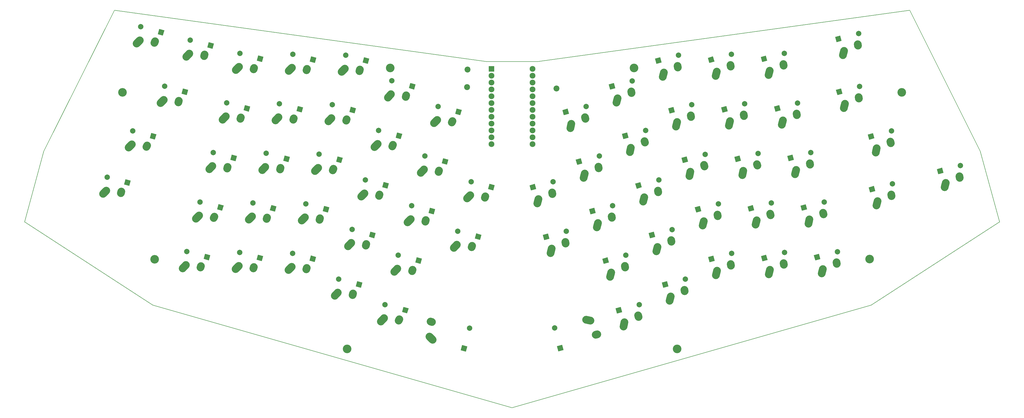
<source format=gts>
G04 #@! TF.FileFunction,Soldermask,Top*
%FSLAX46Y46*%
G04 Gerber Fmt 4.6, Leading zero omitted, Abs format (unit mm)*
G04 Created by KiCad (PCBNEW 4.0.7) date 09/07/18 18:10:35*
%MOMM*%
%LPD*%
G01*
G04 APERTURE LIST*
%ADD10C,0.100000*%
%ADD11C,0.150000*%
%ADD12C,2.900000*%
%ADD13C,2.000000*%
%ADD14C,3.200000*%
%ADD15C,2.200000*%
%ADD16R,2.152600X2.152600*%
%ADD17C,2.152600*%
G04 APERTURE END LIST*
D10*
D11*
X19050000Y-107156250D02*
X-28575000Y-76200000D01*
X152400000Y-145256250D02*
X19050000Y-107156250D01*
X285750000Y-107156250D02*
X152400000Y-145256250D01*
X333375000Y-76200000D02*
X285750000Y-107156250D01*
X326231250Y-50006250D02*
X333375000Y-76200000D01*
X300037500Y2381250D02*
X326231250Y-50006250D01*
X161925000Y-16668750D02*
X300037500Y2381250D01*
X142875000Y-16668750D02*
X161925000Y-16668750D01*
X4762500Y2381250D02*
X142875000Y-16668750D01*
X-21431250Y-50006250D02*
X4762500Y2381250D01*
X-28575000Y-76200000D02*
X-21431250Y-50006250D01*
D12*
X223549808Y-75963356D02*
X223144384Y-77583396D01*
X228620971Y-73487091D02*
X228732633Y-74056241D01*
X313419273Y-61743910D02*
X313013849Y-63363950D01*
X318490436Y-59267645D02*
X318602098Y-59836795D01*
X1718555Y-64602580D02*
X557427Y-65802864D01*
X7348442Y-64993652D02*
X7160570Y-65542382D01*
D10*
G36*
X60105196Y-14949035D02*
X59587558Y-16880887D01*
X57655706Y-16363249D01*
X58173344Y-14431397D01*
X60105196Y-14949035D01*
X60105196Y-14949035D01*
G37*
D13*
X51346229Y-13637354D03*
D10*
G36*
X41704309Y-10018532D02*
X41186671Y-11950384D01*
X39254819Y-11432746D01*
X39772457Y-9500894D01*
X41704309Y-10018532D01*
X41704309Y-10018532D01*
G37*
D13*
X32945342Y-8706851D03*
D10*
G36*
X23303422Y-5088030D02*
X22785784Y-7019882D01*
X20853932Y-6502244D01*
X21371570Y-4570392D01*
X23303422Y-5088030D01*
X23303422Y-5088030D01*
G37*
D13*
X14544455Y-3776349D03*
D10*
G36*
X55174693Y-33349922D02*
X54657055Y-35281774D01*
X52725203Y-34764136D01*
X53242841Y-32832284D01*
X55174693Y-33349922D01*
X55174693Y-33349922D01*
G37*
D13*
X46415726Y-32038241D03*
D10*
G36*
X32173585Y-27186794D02*
X31655947Y-29118646D01*
X29724095Y-28601008D01*
X30241733Y-26669156D01*
X32173585Y-27186794D01*
X32173585Y-27186794D01*
G37*
D13*
X23414618Y-25875113D03*
D10*
G36*
X50244191Y-51750809D02*
X49726553Y-53682661D01*
X47794701Y-53165023D01*
X48312339Y-51233171D01*
X50244191Y-51750809D01*
X50244191Y-51750809D01*
G37*
D13*
X41485224Y-50439128D03*
D10*
G36*
X20342749Y-43738742D02*
X19825111Y-45670594D01*
X17893259Y-45152956D01*
X18410897Y-43221104D01*
X20342749Y-43738742D01*
X20342749Y-43738742D01*
G37*
D13*
X11583782Y-42427061D03*
D10*
G36*
X45313688Y-70151696D02*
X44796050Y-72083548D01*
X42864198Y-71565910D01*
X43381836Y-69634058D01*
X45313688Y-70151696D01*
X45313688Y-70151696D01*
G37*
D13*
X36554721Y-68840015D03*
D10*
G36*
X10812025Y-60907003D02*
X10294387Y-62838855D01*
X8362535Y-62321217D01*
X8880173Y-60389365D01*
X10812025Y-60907003D01*
X10812025Y-60907003D01*
G37*
D13*
X2053058Y-59595322D03*
D10*
G36*
X79738709Y-15279316D02*
X79221071Y-17211168D01*
X77289219Y-16693530D01*
X77806857Y-14761678D01*
X79738709Y-15279316D01*
X79738709Y-15279316D01*
G37*
D13*
X70979742Y-13967635D03*
D10*
G36*
X99372222Y-15609597D02*
X98854584Y-17541449D01*
X96922732Y-17023811D01*
X97440370Y-15091959D01*
X99372222Y-15609597D01*
X99372222Y-15609597D01*
G37*
D13*
X90613255Y-14297916D03*
D10*
G36*
X94441719Y-34010484D02*
X93924081Y-35942336D01*
X91992229Y-35424698D01*
X92509867Y-33492846D01*
X94441719Y-34010484D01*
X94441719Y-34010484D01*
G37*
D13*
X85682752Y-32698803D03*
D10*
G36*
X74808206Y-33680203D02*
X74290568Y-35612055D01*
X72358716Y-35094417D01*
X72876354Y-33162565D01*
X74808206Y-33680203D01*
X74808206Y-33680203D01*
G37*
D13*
X66049239Y-32368522D03*
D10*
G36*
X89511216Y-52411371D02*
X88993578Y-54343223D01*
X87061726Y-53825585D01*
X87579364Y-51893733D01*
X89511216Y-52411371D01*
X89511216Y-52411371D01*
G37*
D13*
X80752249Y-51099690D03*
D10*
G36*
X69877703Y-52081090D02*
X69360065Y-54012942D01*
X67428213Y-53495304D01*
X67945851Y-51563452D01*
X69877703Y-52081090D01*
X69877703Y-52081090D01*
G37*
D13*
X61118736Y-50769409D03*
D10*
G36*
X64947200Y-70481977D02*
X64429562Y-72413829D01*
X62497710Y-71896191D01*
X63015348Y-69964339D01*
X64947200Y-70481977D01*
X64947200Y-70481977D01*
G37*
D13*
X56188233Y-69170296D03*
D10*
G36*
X60016698Y-88882864D02*
X59499060Y-90814716D01*
X57567208Y-90297078D01*
X58084846Y-88365226D01*
X60016698Y-88882864D01*
X60016698Y-88882864D01*
G37*
D13*
X51257731Y-87571183D03*
D10*
G36*
X40383185Y-88552583D02*
X39865547Y-90484435D01*
X37933695Y-89966797D01*
X38451333Y-88034945D01*
X40383185Y-88552583D01*
X40383185Y-88552583D01*
G37*
D13*
X31624218Y-87240902D03*
D10*
G36*
X133708744Y-34671046D02*
X133191106Y-36602898D01*
X131259254Y-36085260D01*
X131776892Y-34153408D01*
X133708744Y-34671046D01*
X133708744Y-34671046D01*
G37*
D13*
X124949777Y-33359365D03*
D10*
G36*
X116540483Y-25140322D02*
X116022845Y-27072174D01*
X114090993Y-26554536D01*
X114608631Y-24622684D01*
X116540483Y-25140322D01*
X116540483Y-25140322D01*
G37*
D13*
X107781516Y-23828641D03*
D10*
G36*
X111609980Y-43541209D02*
X111092342Y-45473061D01*
X109160490Y-44955423D01*
X109678128Y-43023571D01*
X111609980Y-43541209D01*
X111609980Y-43541209D01*
G37*
D13*
X102851013Y-42229528D03*
D10*
G36*
X128778241Y-53071933D02*
X128260603Y-55003785D01*
X126328751Y-54486147D01*
X126846389Y-52554295D01*
X128778241Y-53071933D01*
X128778241Y-53071933D01*
G37*
D13*
X120019274Y-51760252D03*
D10*
G36*
X106679477Y-61942096D02*
X106161839Y-63873948D01*
X104229987Y-63356310D01*
X104747625Y-61424458D01*
X106679477Y-61942096D01*
X106679477Y-61942096D01*
G37*
D13*
X97920510Y-60630415D03*
D10*
G36*
X84580713Y-70812258D02*
X84063075Y-72744110D01*
X82131223Y-72226472D01*
X82648861Y-70294620D01*
X84580713Y-70812258D01*
X84580713Y-70812258D01*
G37*
D13*
X75821746Y-69500577D03*
D10*
G36*
X101748974Y-80342983D02*
X101231336Y-82274835D01*
X99299484Y-81757197D01*
X99817122Y-79825345D01*
X101748974Y-80342983D01*
X101748974Y-80342983D01*
G37*
D13*
X92990007Y-79031302D03*
D10*
G36*
X79650210Y-89213145D02*
X79132572Y-91144997D01*
X77200720Y-90627359D01*
X77718358Y-88695507D01*
X79650210Y-89213145D01*
X79650210Y-89213145D01*
G37*
D13*
X70891243Y-87901464D03*
D10*
G36*
X96818472Y-98743870D02*
X96300834Y-100675722D01*
X94368982Y-100158084D01*
X94886620Y-98226232D01*
X96818472Y-98743870D01*
X96818472Y-98743870D01*
G37*
D13*
X88059505Y-97432189D03*
D10*
G36*
X145946503Y-62602658D02*
X145428865Y-64534510D01*
X143497013Y-64016872D01*
X144014651Y-62085020D01*
X145946503Y-62602658D01*
X145946503Y-62602658D01*
G37*
D13*
X137187536Y-61290977D03*
D10*
G36*
X123847739Y-71472820D02*
X123330101Y-73404672D01*
X121398249Y-72887034D01*
X121915887Y-70955182D01*
X123847739Y-71472820D01*
X123847739Y-71472820D01*
G37*
D13*
X115088772Y-70161139D03*
D10*
G36*
X141016000Y-81003545D02*
X140498362Y-82935397D01*
X138566510Y-82417759D01*
X139084148Y-80485907D01*
X141016000Y-81003545D01*
X141016000Y-81003545D01*
G37*
D13*
X132257033Y-79691864D03*
D10*
G36*
X118917236Y-89873707D02*
X118399598Y-91805559D01*
X116467746Y-91287921D01*
X116985384Y-89356069D01*
X118917236Y-89873707D01*
X118917236Y-89873707D01*
G37*
D13*
X110158269Y-88562026D03*
D10*
G36*
X113986733Y-108274594D02*
X113469095Y-110206446D01*
X111537243Y-109688808D01*
X112054881Y-107756956D01*
X113986733Y-108274594D01*
X113986733Y-108274594D01*
G37*
D13*
X105227766Y-106962913D03*
D10*
G36*
X135287008Y-124397557D02*
X133355156Y-123879919D01*
X133872794Y-121948067D01*
X135804646Y-122465705D01*
X135287008Y-124397557D01*
X135287008Y-124397557D01*
G37*
D13*
X136598689Y-115638590D03*
D10*
G36*
X159383948Y-64556091D02*
X158866310Y-62624239D01*
X160798162Y-62106601D01*
X161315800Y-64038453D01*
X159383948Y-64556091D01*
X159383948Y-64556091D01*
G37*
D13*
X167625277Y-61312558D03*
D10*
G36*
X181482713Y-73426254D02*
X180965075Y-71494402D01*
X182896927Y-70976764D01*
X183414565Y-72908616D01*
X181482713Y-73426254D01*
X181482713Y-73426254D01*
G37*
D13*
X189724042Y-70182721D03*
D10*
G36*
X164314451Y-82956978D02*
X163796813Y-81025126D01*
X165728665Y-80507488D01*
X166246303Y-82439340D01*
X164314451Y-82956978D01*
X164314451Y-82956978D01*
G37*
D13*
X172555780Y-79713445D03*
D10*
G36*
X186413215Y-91827141D02*
X185895577Y-89895289D01*
X187827429Y-89377651D01*
X188345067Y-91309503D01*
X186413215Y-91827141D01*
X186413215Y-91827141D01*
G37*
D13*
X194654544Y-88583608D03*
D10*
G36*
X191343718Y-110228028D02*
X190826080Y-108296176D01*
X192757932Y-107778538D01*
X193275570Y-109710390D01*
X191343718Y-110228028D01*
X191343718Y-110228028D01*
G37*
D13*
X199585047Y-106984495D03*
D10*
G36*
X171476575Y-123782762D02*
X169544723Y-124300400D01*
X169027085Y-122368548D01*
X170958937Y-121850910D01*
X171476575Y-123782762D01*
X171476575Y-123782762D01*
G37*
D13*
X168233042Y-115541433D03*
D10*
G36*
X171621707Y-36624480D02*
X171104069Y-34692628D01*
X173035921Y-34174990D01*
X173553559Y-36106842D01*
X171621707Y-36624480D01*
X171621707Y-36624480D01*
G37*
D13*
X179863036Y-33380947D03*
D10*
G36*
X188789968Y-27093755D02*
X188272330Y-25161903D01*
X190204182Y-24644265D01*
X190721820Y-26576117D01*
X188789968Y-27093755D01*
X188789968Y-27093755D01*
G37*
D13*
X197031297Y-23850222D03*
D10*
G36*
X193720471Y-45494642D02*
X193202833Y-43562790D01*
X195134685Y-43045152D01*
X195652323Y-44977004D01*
X193720471Y-45494642D01*
X193720471Y-45494642D01*
G37*
D13*
X201961800Y-42251109D03*
D10*
G36*
X176552210Y-55025367D02*
X176034572Y-53093515D01*
X177966424Y-52575877D01*
X178484062Y-54507729D01*
X176552210Y-55025367D01*
X176552210Y-55025367D01*
G37*
D13*
X184793539Y-51781834D03*
D10*
G36*
X198650974Y-63895529D02*
X198133336Y-61963677D01*
X200065188Y-61446039D01*
X200582826Y-63377891D01*
X198650974Y-63895529D01*
X198650974Y-63895529D01*
G37*
D13*
X206892303Y-60651996D03*
D10*
G36*
X220749738Y-72765692D02*
X220232100Y-70833840D01*
X222163952Y-70316202D01*
X222681590Y-72248054D01*
X220749738Y-72765692D01*
X220749738Y-72765692D01*
G37*
D13*
X228991067Y-69522159D03*
D10*
G36*
X203581477Y-82296416D02*
X203063839Y-80364564D01*
X204995691Y-79846926D01*
X205513329Y-81778778D01*
X203581477Y-82296416D01*
X203581477Y-82296416D01*
G37*
D13*
X211822806Y-79052883D03*
D10*
G36*
X225680241Y-91166579D02*
X225162603Y-89234727D01*
X227094455Y-88717089D01*
X227612093Y-90648941D01*
X225680241Y-91166579D01*
X225680241Y-91166579D01*
G37*
D13*
X233921570Y-87923046D03*
D10*
G36*
X208511979Y-100697303D02*
X207994341Y-98765451D01*
X209926193Y-98247813D01*
X210443831Y-100179665D01*
X208511979Y-100697303D01*
X208511979Y-100697303D01*
G37*
D13*
X216753308Y-97453770D03*
D10*
G36*
X225591742Y-17232750D02*
X225074104Y-15300898D01*
X227005956Y-14783260D01*
X227523594Y-16715112D01*
X225591742Y-17232750D01*
X225591742Y-17232750D01*
G37*
D13*
X233833071Y-13989217D03*
D10*
G36*
X205958230Y-17563031D02*
X205440592Y-15631179D01*
X207372444Y-15113541D01*
X207890082Y-17045393D01*
X205958230Y-17563031D01*
X205958230Y-17563031D01*
G37*
D13*
X214199559Y-14319498D03*
D10*
G36*
X210888732Y-35963918D02*
X210371094Y-34032066D01*
X212302946Y-33514428D01*
X212820584Y-35446280D01*
X210888732Y-35963918D01*
X210888732Y-35963918D01*
G37*
D13*
X219130061Y-32720385D03*
D10*
G36*
X230522245Y-35633637D02*
X230004607Y-33701785D01*
X231936459Y-33184147D01*
X232454097Y-35115999D01*
X230522245Y-35633637D01*
X230522245Y-35633637D01*
G37*
D13*
X238763574Y-32390104D03*
D10*
G36*
X215819235Y-54364805D02*
X215301597Y-52432953D01*
X217233449Y-51915315D01*
X217751087Y-53847167D01*
X215819235Y-54364805D01*
X215819235Y-54364805D01*
G37*
D13*
X224060564Y-51121272D03*
D10*
G36*
X235452748Y-54034524D02*
X234935110Y-52102672D01*
X236866962Y-51585034D01*
X237384600Y-53516886D01*
X235452748Y-54034524D01*
X235452748Y-54034524D01*
G37*
D13*
X243694077Y-50790991D03*
D10*
G36*
X240383251Y-72435411D02*
X239865613Y-70503559D01*
X241797465Y-69985921D01*
X242315103Y-71917773D01*
X240383251Y-72435411D01*
X240383251Y-72435411D01*
G37*
D13*
X248624580Y-69191878D03*
D10*
G36*
X245313753Y-90836298D02*
X244796115Y-88904446D01*
X246727967Y-88386808D01*
X247245605Y-90318660D01*
X245313753Y-90836298D01*
X245313753Y-90836298D01*
G37*
D13*
X253555082Y-87592765D03*
D10*
G36*
X264947266Y-90506017D02*
X264429628Y-88574165D01*
X266361480Y-88056527D01*
X266879118Y-89988379D01*
X264947266Y-90506017D01*
X264947266Y-90506017D01*
G37*
D13*
X273188595Y-87262484D03*
D10*
G36*
X245225255Y-16902469D02*
X244707617Y-14970617D01*
X246639469Y-14452979D01*
X247157107Y-16384831D01*
X245225255Y-16902469D01*
X245225255Y-16902469D01*
G37*
D13*
X253466584Y-13658936D03*
D10*
G36*
X272826585Y-9506714D02*
X272308947Y-7574862D01*
X274240799Y-7057224D01*
X274758437Y-8989076D01*
X272826585Y-9506714D01*
X272826585Y-9506714D01*
G37*
D13*
X281067914Y-6263181D03*
D10*
G36*
X273156866Y-29140227D02*
X272639228Y-27208375D01*
X274571080Y-26690737D01*
X275088718Y-28622589D01*
X273156866Y-29140227D01*
X273156866Y-29140227D01*
G37*
D13*
X281398195Y-25896694D03*
D10*
G36*
X250155758Y-35303356D02*
X249638120Y-33371504D01*
X251569972Y-32853866D01*
X252087610Y-34785718D01*
X250155758Y-35303356D01*
X250155758Y-35303356D01*
G37*
D13*
X258397087Y-32059823D03*
D10*
G36*
X284987702Y-45692176D02*
X284470064Y-43760324D01*
X286401916Y-43242686D01*
X286919554Y-45174538D01*
X284987702Y-45692176D01*
X284987702Y-45692176D01*
G37*
D13*
X293229031Y-42448643D03*
D10*
G36*
X255086261Y-53704243D02*
X254568623Y-51772391D01*
X256500475Y-51254753D01*
X257018113Y-53186605D01*
X255086261Y-53704243D01*
X255086261Y-53704243D01*
G37*
D13*
X263327590Y-50460710D03*
D10*
G36*
X260016763Y-72105130D02*
X259499125Y-70173278D01*
X261430977Y-69655640D01*
X261948615Y-71587492D01*
X260016763Y-72105130D01*
X260016763Y-72105130D01*
G37*
D13*
X268258092Y-68861597D03*
D10*
G36*
X285317983Y-65325688D02*
X284800345Y-63393836D01*
X286732197Y-62876198D01*
X287249835Y-64808050D01*
X285317983Y-65325688D01*
X285317983Y-65325688D01*
G37*
D13*
X293559312Y-62082155D03*
D10*
G36*
X310619203Y-58546247D02*
X310101565Y-56614395D01*
X312033417Y-56096757D01*
X312551055Y-58028609D01*
X310619203Y-58546247D01*
X310619203Y-58546247D01*
G37*
D13*
X318860532Y-55302714D03*
D14*
X19687856Y-90058484D03*
X285121582Y-90002555D03*
X91125356Y-123395984D03*
X213684082Y-123340054D03*
X7781605Y-28145984D03*
X297027833Y-28090054D03*
D15*
X135731250Y-26193750D03*
X135890000Y-19685000D03*
X168910000Y-26670000D03*
D12*
X248025327Y-20100132D02*
X247619903Y-21720172D01*
X253096490Y-17623867D02*
X253208152Y-18193017D01*
X51011728Y-18644612D02*
X49850600Y-19844896D01*
X56641615Y-19035684D02*
X56453743Y-19584414D01*
X70645240Y-18974893D02*
X69484112Y-20175177D01*
X76275127Y-19365965D02*
X76087255Y-19914695D01*
X90278751Y-19305174D02*
X89117623Y-20505458D01*
X95908638Y-19696246D02*
X95720766Y-20244976D01*
X107447015Y-28835897D02*
X106285887Y-30036181D01*
X113076902Y-29226969D02*
X112889030Y-29775699D01*
X124615276Y-38366623D02*
X123454148Y-39566907D01*
X130245163Y-38757695D02*
X130057291Y-39306425D01*
X174421779Y-39822143D02*
X174016355Y-41442183D01*
X179492942Y-37345878D02*
X179604604Y-37915028D01*
X191590038Y-30291420D02*
X191184614Y-31911460D01*
X196661201Y-27815155D02*
X196772863Y-28384305D01*
X208758302Y-20760695D02*
X208352878Y-22380735D01*
X213829465Y-18284430D02*
X213941127Y-18853580D01*
X228391813Y-20430414D02*
X227986389Y-22050454D01*
X233462976Y-17954149D02*
X233574638Y-18523299D01*
X41150720Y-55446385D02*
X39989592Y-56646669D01*
X46780607Y-55837457D02*
X46592735Y-56386187D01*
X87725004Y-102439445D02*
X86563876Y-103639729D01*
X93354891Y-102830517D02*
X93167019Y-103379247D01*
X109823766Y-93569284D02*
X108662638Y-94769568D01*
X115453653Y-93960356D02*
X115265781Y-94509086D01*
X275626657Y-12704381D02*
X275221233Y-14324421D01*
X280697820Y-10228116D02*
X280809482Y-10797266D01*
X75487244Y-74507834D02*
X74326116Y-75708118D01*
X81117131Y-74898906D02*
X80929259Y-75447636D01*
X257886333Y-56901908D02*
X257480909Y-58521948D01*
X262957496Y-54425643D02*
X263069158Y-54994793D01*
X50923228Y-92578440D02*
X49762100Y-93778724D01*
X56553115Y-92969512D02*
X56365243Y-93518242D01*
X80417746Y-56106948D02*
X79256618Y-57307232D01*
X86047633Y-56498020D02*
X85859761Y-57046750D01*
X14209954Y-8783606D02*
X13048826Y-9983890D01*
X19839841Y-9174678D02*
X19651969Y-9723408D01*
X228480311Y-94364244D02*
X228074887Y-95984284D01*
X233551474Y-91887979D02*
X233663136Y-92457129D01*
X85348249Y-37706060D02*
X84187121Y-38906344D01*
X90978136Y-38097132D02*
X90790264Y-38645862D01*
X181530201Y-112910688D02*
X179910161Y-112505264D01*
X184006466Y-117981851D02*
X183437316Y-118093513D01*
X287787773Y-48889840D02*
X287382349Y-50509880D01*
X292858936Y-46413575D02*
X292970598Y-46982725D01*
X32610840Y-13714109D02*
X31449712Y-14914393D01*
X38240727Y-14105181D02*
X38052855Y-14653911D01*
X97586009Y-65637673D02*
X96424881Y-66837957D01*
X103215896Y-66028745D02*
X103028024Y-66577475D01*
X114754268Y-75168397D02*
X113593140Y-76368681D01*
X120384155Y-75559469D02*
X120196283Y-76108199D01*
X184282785Y-76623918D02*
X183877361Y-78243958D01*
X189353948Y-74147653D02*
X189465610Y-74716803D01*
X213688804Y-39161583D02*
X213283380Y-40781623D01*
X218759967Y-36685318D02*
X218871629Y-37254468D01*
X201451045Y-67093194D02*
X201045621Y-68713234D01*
X206522208Y-64616929D02*
X206633870Y-65186079D01*
X218619305Y-57562469D02*
X218213881Y-59182509D01*
X223690468Y-55086204D02*
X223802130Y-55655354D01*
X238252819Y-57232188D02*
X237847395Y-58852228D01*
X243323982Y-54755923D02*
X243435644Y-55325073D01*
X136853033Y-66298235D02*
X135691905Y-67498519D01*
X142482920Y-66689307D02*
X142295048Y-67238037D01*
X211312051Y-103894969D02*
X210906627Y-105515009D01*
X216383214Y-101418704D02*
X216494876Y-101987854D01*
X31289716Y-92248160D02*
X30128588Y-93448444D01*
X36919603Y-92639232D02*
X36731731Y-93187962D01*
X104893265Y-111970170D02*
X103732137Y-113170454D01*
X110523152Y-112361242D02*
X110335280Y-112909972D01*
X206381547Y-85494082D02*
X205976123Y-87114122D01*
X211452710Y-83017817D02*
X211564372Y-83586967D01*
X189213288Y-95024805D02*
X188807864Y-96644845D01*
X194284451Y-92548540D02*
X194396113Y-93117690D01*
X11249280Y-47434318D02*
X10088152Y-48634602D01*
X16879167Y-47825390D02*
X16691295Y-48374120D01*
X233322316Y-38831302D02*
X232916892Y-40451342D01*
X238393479Y-36355037D02*
X238505141Y-36924187D01*
X252955829Y-38501020D02*
X252550405Y-40121060D01*
X258026992Y-36024755D02*
X258138654Y-36593905D01*
X243183323Y-75633075D02*
X242777899Y-77253115D01*
X248254486Y-73156810D02*
X248366148Y-73725960D01*
X131922531Y-84699121D02*
X130761403Y-85899405D01*
X137552418Y-85090193D02*
X137364546Y-85638923D01*
X167114522Y-86154643D02*
X166709098Y-87774683D01*
X172185685Y-83678378D02*
X172297347Y-84247528D01*
X275956939Y-32337891D02*
X275551515Y-33957931D01*
X281028102Y-29861626D02*
X281139764Y-30430776D01*
X46081225Y-37045499D02*
X44920097Y-38245783D01*
X51711112Y-37436571D02*
X51523240Y-37985301D01*
X102516511Y-47236785D02*
X101355383Y-48437069D01*
X108146398Y-47627857D02*
X107958526Y-48176587D01*
X194143788Y-113425692D02*
X193738364Y-115045732D01*
X199214951Y-110949427D02*
X199326613Y-111518577D01*
X162184020Y-67753756D02*
X161778596Y-69373796D01*
X167255183Y-65277491D02*
X167366845Y-65846641D01*
X267747336Y-93703681D02*
X267341912Y-95323721D01*
X272818499Y-91227416D02*
X272930161Y-91796566D01*
X288118054Y-68523353D02*
X287712630Y-70143393D01*
X293189217Y-66047088D02*
X293300879Y-66616238D01*
X60784234Y-55776667D02*
X59623106Y-56976951D01*
X66414121Y-56167739D02*
X66226249Y-56716469D01*
X262816833Y-75302793D02*
X262411409Y-76922833D01*
X267887996Y-72826528D02*
X267999658Y-73395678D01*
X121748853Y-118802525D02*
X122949137Y-119963653D01*
X122139925Y-113172638D02*
X122688655Y-113360510D01*
X119684773Y-56767510D02*
X118523645Y-57967794D01*
X125314660Y-57158582D02*
X125126788Y-57707312D01*
X23080117Y-30882369D02*
X21918989Y-32082653D01*
X28710004Y-31273441D02*
X28522132Y-31822171D01*
X196520542Y-48692307D02*
X196115118Y-50312347D01*
X201591705Y-46216042D02*
X201703367Y-46785192D01*
X248113826Y-94033963D02*
X247708402Y-95654003D01*
X253184989Y-91557698D02*
X253296651Y-92126848D01*
X92655506Y-84038558D02*
X91494378Y-85238842D01*
X98285393Y-84429630D02*
X98097521Y-84978360D01*
X65714737Y-37375779D02*
X64553609Y-38576063D01*
X71344624Y-37766851D02*
X71156752Y-38315581D01*
X70556741Y-92908722D02*
X69395613Y-94109006D01*
X76186628Y-93299794D02*
X75998756Y-93848524D01*
X55853730Y-74177553D02*
X54692602Y-75377837D01*
X61483617Y-74568625D02*
X61295745Y-75117355D01*
X179352281Y-58223031D02*
X178946857Y-59843071D01*
X184423444Y-55746766D02*
X184535106Y-56315916D01*
X36220219Y-73847273D02*
X35059091Y-75047557D01*
X41850106Y-74238345D02*
X41662234Y-74787075D01*
D16*
X144780000Y-19367500D03*
D17*
X144780000Y-21907500D03*
X144780000Y-24447500D03*
X144780000Y-26987500D03*
X144780000Y-29527500D03*
X144780000Y-32067500D03*
X144780000Y-34607500D03*
X144780000Y-37147500D03*
X144780000Y-39687500D03*
X144780000Y-42227500D03*
X144780000Y-44767500D03*
X144780000Y-47307500D03*
X160020000Y-47307500D03*
X160020000Y-44767500D03*
X160020000Y-42227500D03*
X160020000Y-39687500D03*
X160020000Y-37147500D03*
X160020000Y-34607500D03*
X160020000Y-32067500D03*
X160020000Y-29527500D03*
X160020000Y-26987500D03*
X160020000Y-24447500D03*
X160020000Y-21907500D03*
X160020000Y-19367500D03*
D14*
X197643750Y-19050000D03*
X107156250Y-19050000D03*
M02*

</source>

-- -- --

About this task -
How many lines in the records include "format"? Answer with the number alone.

Solution for this problem -
2